Yes, this is pretty much the top-n nodes reordering that I did, albeit without any optimization of how many n to take (the hardcoded magic constants should probably be justified somehow? Or replaced by a default in FST somewhere?).
Deciding how many nodes to reorder is I think hard – I failed to provide any sensible fast heuristic for that and I simply do a simulated annealing to find a local optimum.
Yeah the algo is simplistic now... and it does force caller to pick the params (though minInCountDeref=3 and maxDerefNodes=Inf are probably pretty good)... we can and should make it more sophisticated over time. We have at least one spare bit to still use in the arc flags
One thing I was wondering is why you decided to integrate the packer with the fst – wouldn't it be cleaner to separate packing from construction? Granted, this requires a double pass over the fst nodes and more intermediate memory but it wouldn't add any more complexity to the builder which is already, ehm, a bit complex . You can compare this design in Morfologik:
Well... it's tricky. First, I decided to change node targets to ords so that pack could use an array to (relatively!) efficiently hold node data, eg inCount, newAddress, etc. That required making the first pass FST "modal" (deref'd or not). If we didn't do this then the packer would have to use even less RAM efficient data structures (eg Map<Int,X>) I think?

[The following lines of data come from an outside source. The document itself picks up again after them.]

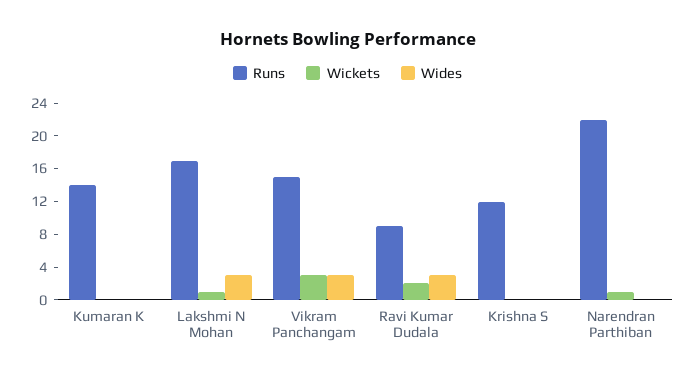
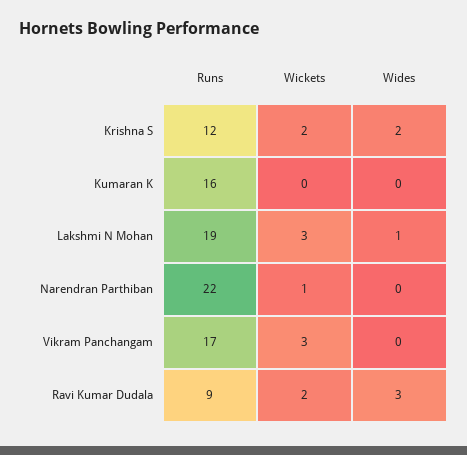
Runs, Kumaran K: 14 -> 16
Runs, Lakshmi N Mohan: 17 -> 19
Wickets, Lakshmi N Mohan: 1 -> 3
Wides, Lakshmi N Mohan: 3 -> 1
Runs, Vikram Panchangam: 15 -> 17
Wides, Vikram Panchangam: 3 -> 0
Wickets, Krishna S: 0 -> 2
Wides, Krishna S: 0 -> 2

Second, the format written by the packer is tightly coupled with the FST reading, ie there are sizable differences when reading packed vs unpacked FST.
But I agree it'd be cleaner if we could move packing out (eg Util.pack), and more strongly decouple packing from FST format...
One thing I'd really like to somehow do is create different classes for FST writing vs reading, and different classes for each format. We now have write-ord, write-non-ord, read-packed, read-unpacked (and even the two readers have 3 different modes depending on INPUT_TYPE).